Task to carry out: Set down every entry again word for word, please, but skip the pictures.
(Provided entries Opens)
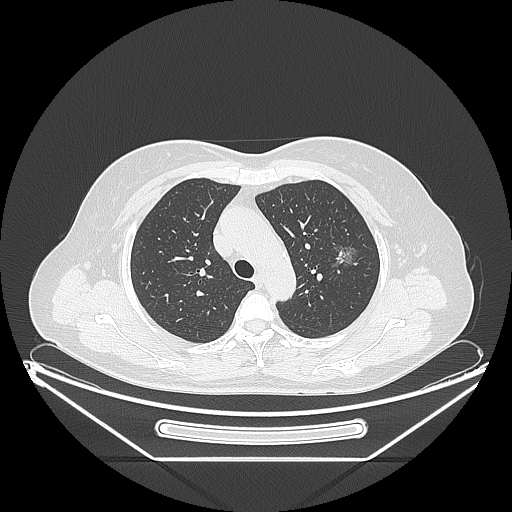
Chest CT, one axial slice; position 158 of 226 along the scan axis; 120 kVp; lung window (W 1500 / L -600 HU); 1.25 mm slice thickness; 512 × 512 image matrix. Female patient, age 54 years. Case-level facts recorded for this patient, not image findings: clinical TNM (as recorded): T1c N0 M0; histopathological grade: G1.
Annotated regions visible in this slice (bounding box drawn by a radiologist):
- lung tumour (recorded histology: adenocarcinoma): bounding box (x1, y1, x2, y2) in pixels: (321, 236, 363, 276)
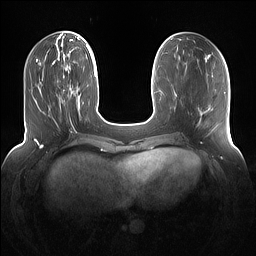
Breast MRI (dynamic contrast-enhanced), one axial slice; position 43 of 160 along the scan axis; dynamic contrast-enhanced series, time point 2 of 7 at this slice position (early post-contrast); 1.5 T; TE 1.4 ms, TR 5 ms; 1.2 mm slice thickness; 256 × 256 image matrix. Female patient.
Structures marked on this image (semi-automatically segmented with operator editing):
- enhancing-tissue mask used for the functional tumour volume (all voxels passing the contrast-enhancement thresholds inside the analysis volume; usually the tumour): bounding box <63,75,78,114> (left, top, right, bottom; pixels)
(Provided entries Closes)
Finished task:
Chest CT, one axial slice; position 158 of 226 along the scan axis; 120 kVp; lung window (W 1500 / L -600 HU); 1.25 mm slice thickness; 512 × 512 image matrix. Female patient, age 54 years. Case-level facts recorded for this patient, not image findings: clinical TNM (as recorded): T1c N0 M0; histopathological grade: G1.
Annotated regions visible in this slice (bounding box drawn by a radiologist):
- lung tumour (recorded histology: adenocarcinoma): bounding box (x1, y1, x2, y2) in pixels: (321, 236, 363, 276)
Breast MRI (dynamic contrast-enhanced), one axial slice; position 43 of 160 along the scan axis; dynamic contrast-enhanced series, time point 2 of 7 at this slice position (early post-contrast); 1.5 T; TE 1.4 ms, TR 5 ms; 1.2 mm slice thickness; 256 × 256 image matrix. Female patient.
Structures marked on this image (semi-automatically segmented with operator editing):
- enhancing-tissue mask used for the functional tumour volume (all voxels passing the contrast-enhancement thresholds inside the analysis volume; usually the tumour): bounding box <63,75,78,114> (left, top, right, bottom; pixels)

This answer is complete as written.